Yay for written thought...

The Gaia hypothesis is fascinating. Well, when you're revising it, it's not so fascinating, because everyone always uses ridiculously scientific terms. I might not have even got the right name =P What I'm talking about is the concept that everything involving the earth is inter-linking. That the whole planet is a system which restores balance and corrects mistakes.

Think about it - Things die, right? When they die, they only decompose because of the existence of other organisms - detrivours/decomposers, which break down the dead organic material to sustain their own lives. Some of that organic matter ends up back in soil - and provides important nutrients for plants - which in turn, provide nutrients for animals.
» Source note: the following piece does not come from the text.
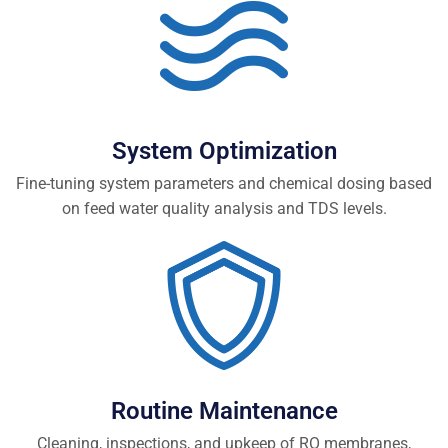
System Optimization
Fine-tuning system parameters and chemical dosing based
on feed water quality analysis and TDS levels.
Routine Maintenance
Cleaning, inspections, and upkeep of RO membranes,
Which in turn, are hunted and eaten - providing yet more nutrients.

A few obvious examples:

  • The Greenhouse Effect. It's great, in fact without it, we wouldn't exist at all, and the earth would be roughly thirty degrees colder. The gases keep some of the radiation trapped at just the right temperature for life to flourish - and if things start to change (i.e. climate change) the earth has feedback mechanisms in place to stop it - or accelerate it. There are both positive and negative feedback mechanisms. The positive ones are the ones human's should worry about.
  • If the earth warms up a few degrees - it could get warm enough for permafrost to melt in siberia. Whoosh, ridiculous amounts of methane escape into the troposphere. Methane being a gas roughly twenty times stronger a greenhouse gas then Co2, this is bad. The earth further warms up.
  • Also, seas expand. The warmer it is, the more the sea will expand, and the more volume it has. It's also worth noting that the sea releases greenhouse gases when heated as well which would again, accelerate the enhanced greenhouse effect.
  • Then, there are the negative mechanisms: That a warmer climate would mean increased evaporation from oceans - which would mean more clouds - increasing the earths albedo as more light reflects off lighter surfaces. This may have a cooling effect.
  • But if you think about it hard, you could perhaps consider that the postive mechanisms are maybe yet another defensive mechanism that the earth has.
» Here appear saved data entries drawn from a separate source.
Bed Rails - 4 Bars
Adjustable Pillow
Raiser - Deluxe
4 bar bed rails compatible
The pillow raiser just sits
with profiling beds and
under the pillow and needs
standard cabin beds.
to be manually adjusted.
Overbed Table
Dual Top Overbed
As a race, human beings are a threat to the planet. There are so many of us, doing such stupid things we are actually tipping the very careful balance that the earth has, so we threaten life itself. We're just not natural, we don't seem to fit in on the earth. If it gets so warm that some of us die out, we'll stop causing surplus greenhouse gases to drift off, and perhaps it would return to normal. Perhaps a heck of a lot of the human population would disappear, and the earth would be safe again for awhile.
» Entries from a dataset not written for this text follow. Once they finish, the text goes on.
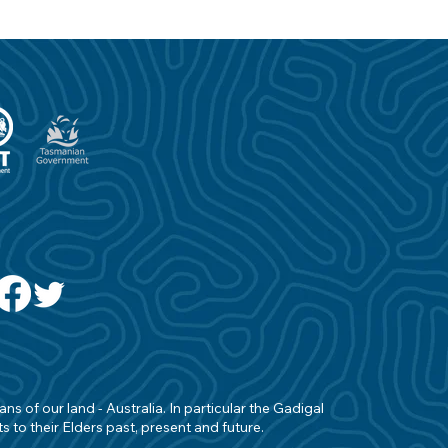
s of our land - Australia. In particular the Gadigal
 to their Elders past, present and future.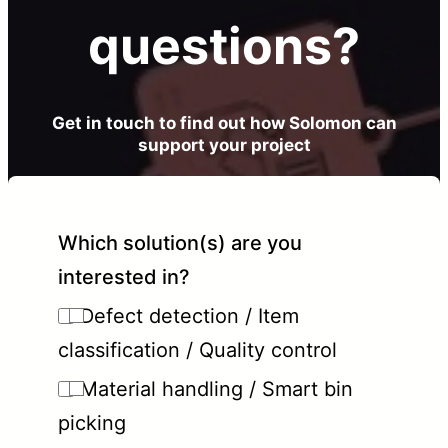
questions?
Get in touch to find out how Solomon can
support your project
Which solution(s) are you
interested in?
Defect detection / Item
classification / Quality control
Material handling / Smart bin
picking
Same with the Ozone layer - the fact something is sitting in the stratospere filtering out UV rays. Again, if we tamper with that with our chemicals we'll probably get ZAPPED (really technical word there) and partly/entirely die out, so that the earth can rebuild itself again. There's so many other things as well.

So another reason why it amazes me, there are so many levels to it. Not only the intricacies of the entire planet, the reliance everything has on everything else. It's beautiful.

I don't want to spoil it :( I believe in God, I mean, how else could there have been such an extreme, extreme coincidence to make something so huge, so interconnected and clever that we'll never fully understand it? And I guess unless we try and undo are mistakes REALLY quickly the earth will try and erase us, which is kind of sad. But I might be completely wrong, after all, what do I know xD?

2 comments:

  1. Surely Gaia is the ultimate argument against religion?
    Surely it suggests that, regardless of the posible existance of some kind of higher power, benevolent or not, arguing over it is pointless and irrelevant? Which would also seem to imply that worshipping said higher power is also irrelevant, because the theory of Gaia would seem to suggest that the only higher power relevant to our existance on this planet is Earth itself.
    Hence my thinking that if Gaia were to be true (and I can't see that it isn't) the only 'correct' group when it comes to religion are the agnostics.

    Which should really shut me up.

    But that's just my opinion. Amateur philosophy FTW!